Here are some other important highlights from the report indicating newest trends and patterns in terrorism in the world.

- In 2013 terrorist activity increased substantially with the total number of deaths rising from 11,133 in 2012 to 17,958 in 2013, a 61 per cent increase. Over the same period, the number of countries that experienced more than 50 deaths rose from 15 to 24. This highlights that not only is the intensity of terrorism increasing, its breadth is increasing as well.

- Since 2000 there has been over a five-fold increase in the number of deaths from terrorism, rising from 3,361 in 2000 to 17,958 in 2013. However for four years, starting in 2007, there had been modest decreases in terrorist deaths and also a slight decrease in the number of countries experiencing greater than 50 deaths from terrorism per annum. The latest jump in terrorist activity coincided with the start of the Syrian civil war in 2011.

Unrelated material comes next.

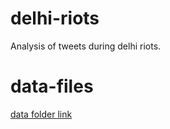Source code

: # delhi-riots
Analysis of tweets during delhi riots.

# data-files  
[data folder link](https://1drv.ms/u/s!Ar5tr8dhdBGkiusiggF8XtPoyLgwtw?e=hobgZr)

- In 2013 more than 80 per cent of the lives lost to terrorism occurred in only five countries; Iraq, Afghanistan, Pakistan, Nigeria and Syria.

- The largest year-on-year increase in deaths from terrorism was recorded between 2012 and 2013 increasing from 11,133 to 17,958.

- 102 of 162 countries covered in this study experienced no deaths from terrorism in 2013, while 60 countries recorded one or more deaths from terrorism.
- 87 countries experienced a terrorist incident in 2013, slightly up from 81 in 2012.

- The number of countries experiencing over 50 deaths in one year hit an all-time high in 2013 at 24, five greater than the previous high of 19 countries in 2008.

- There are many peaceful Muslim majority countries that do not suffer from terrorism such as Qatar, the U.A.E. and Kuwait, underscoring how there are other social, political and geopolitical factors at play other than religion in breeding terrorist activity.